— Passage présenté —
Big Brother Awards : après le contrôle, remise des notes !

Avec dix prix et un double palmarès, les Big Brother Awards, qui « récompensent » les apôtres de la surveillance, fêtent leurs dix ans. L’occasion de vérifier qu’ils n’ont rien perdu de leur humour et de leur pugnacité.

Christine Tréguier  • 20 mai 2010 abonné·es
Big Brother Awards : après le contrôle, remise des notes !
BBA : http://bigbrotherawards.eu.org
Barcamp : http://bigbrotherawards.eu.org/article1127.html
Théâtre de la Belle Étoile :

PHOTO : HUGUEN/AFP

La remise annuelle des Big Brother Awards (BBA) est devenue une quasi-institution. Tout a commencé en 2000. Le concept de ces Oscars de la surveillance, lancé par l’ONG anglaise Privacy, est repris par une poignée de militants français à l’initiative du journaliste Jérôme Thorel. L’idée est simple : quatre « Orwell » pour les méchants – État/Élus, Localité, Entreprise, Novlangue (introduit en 2004 pour remplacer Technologie) –, un cinquième prix pour les empêcheurs de surveiller en rond, baptisé Voltaire, et une cérémonie de remise des prix parodique. Les organisateurs, affublés de tenues militaires, casque bleu ou casquette martiale de contrôleur RATP, ont fait le choix de l’humour et de la satire pour évoquer les méthodes et l’irrépressible avancée du contrôle tous azimuts de la population. Chaque année, ils reçoivent des dizaines de dossiers. Chaque année, les prix-sanctions tombent. Assez médiatisée à ses débuts, la révélation des primés ne suscite bientôt plus que quelques lignes. Comme si tout le monde s’habituait à cette surveillance constante contre laquelle « on ne peut rien faire ». Les médias se font rares, mais les organisateurs ne désarment pas.

— Exercices —
1) Recopiez fidèlement le passage de l'article sur les Big Brother Awards qui va de « Avec dix prix » jusqu'à « de leur pugnacité. ».
2) D'après l'article sur les Big Brother Awards, pourquoi les organisateurs ont-ils opté pour l'humour et la satire ?
3) Selon l'article sur les Big Brother Awards, quelle organisation a lancé le concept de ces Oscars de la surveillance ?
Ces entrées ne sont d'aucune utilité ici.

— Données extraites —
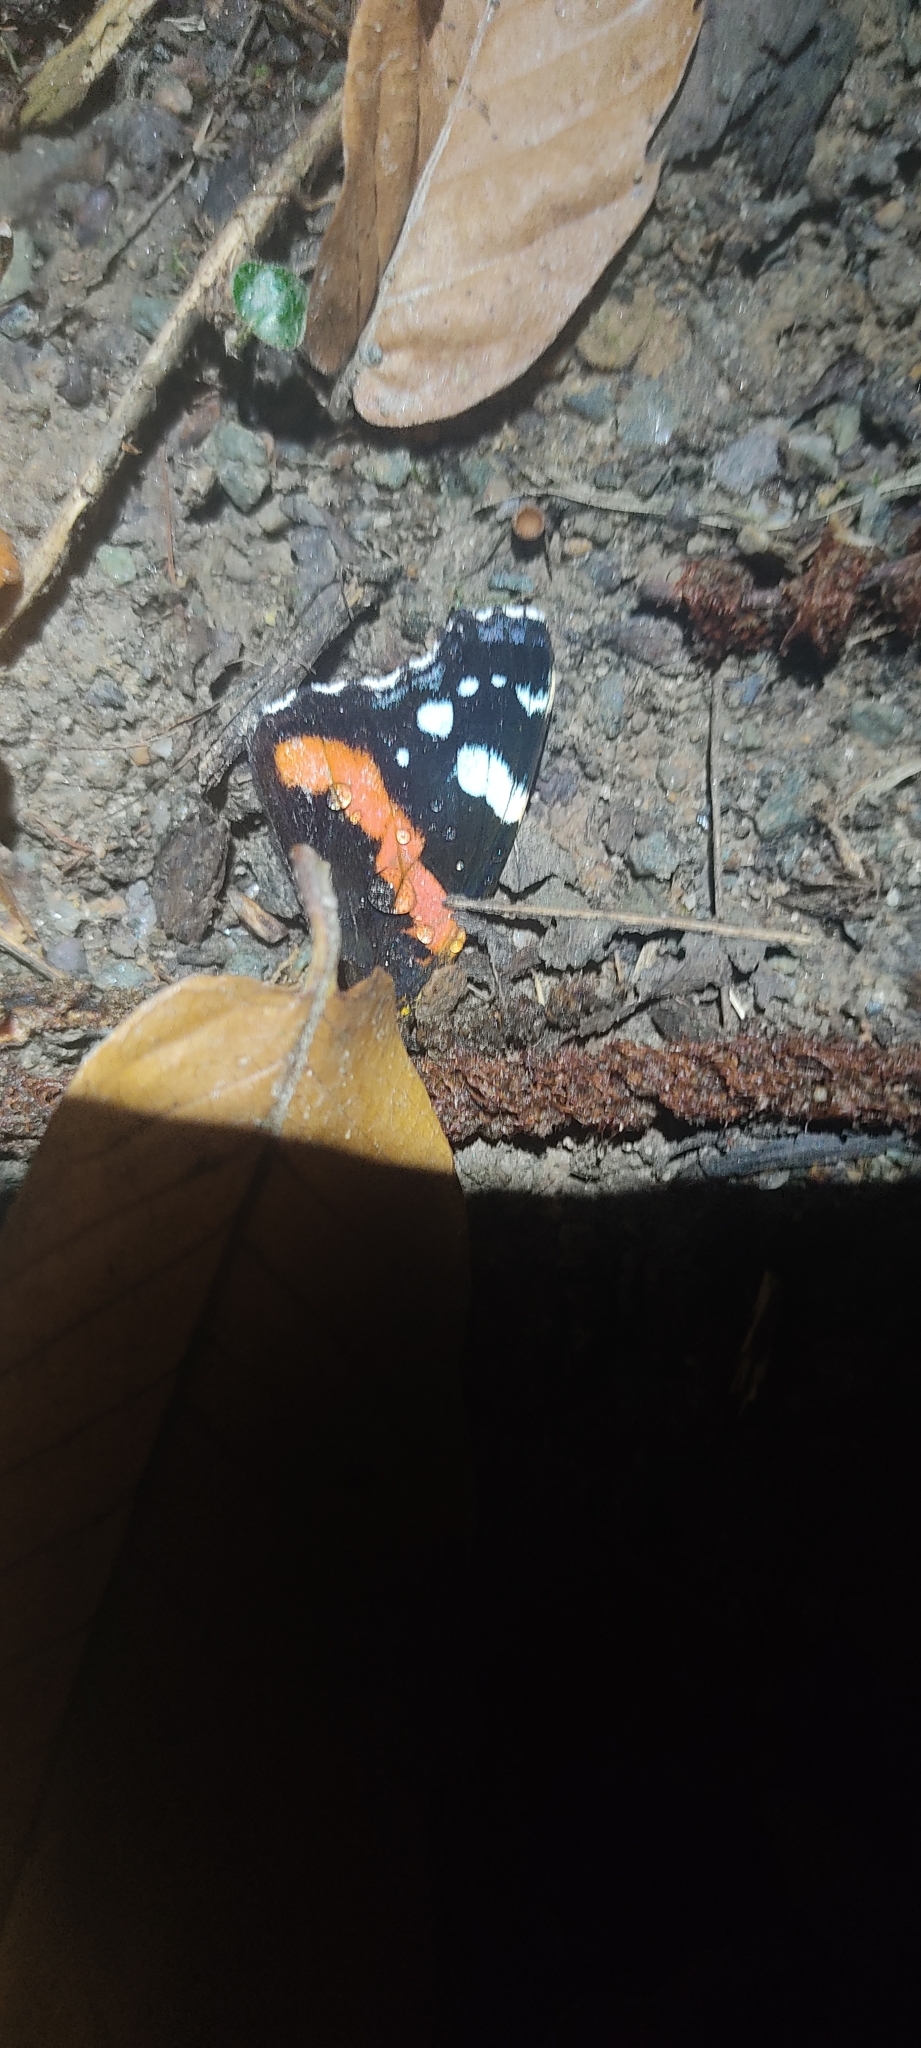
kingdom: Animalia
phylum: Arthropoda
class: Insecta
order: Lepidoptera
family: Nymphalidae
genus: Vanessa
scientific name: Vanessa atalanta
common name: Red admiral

— Résultats —
1)
Avec dix prix et un double palmarès, les Big Brother Awards, qui « récompensent » les apôtres de la surveillance, fêtent leurs dix ans. L’occasion de vérifier qu’ils n’ont rien perdu de leur humour et de leur pugnacité.

2) Ils ont choisi l'humour et la satire pour évoquer les méthodes et l'irrépressible avancée du contrôle tous azimuts de la population.

3) L'ONG anglaise Privacy.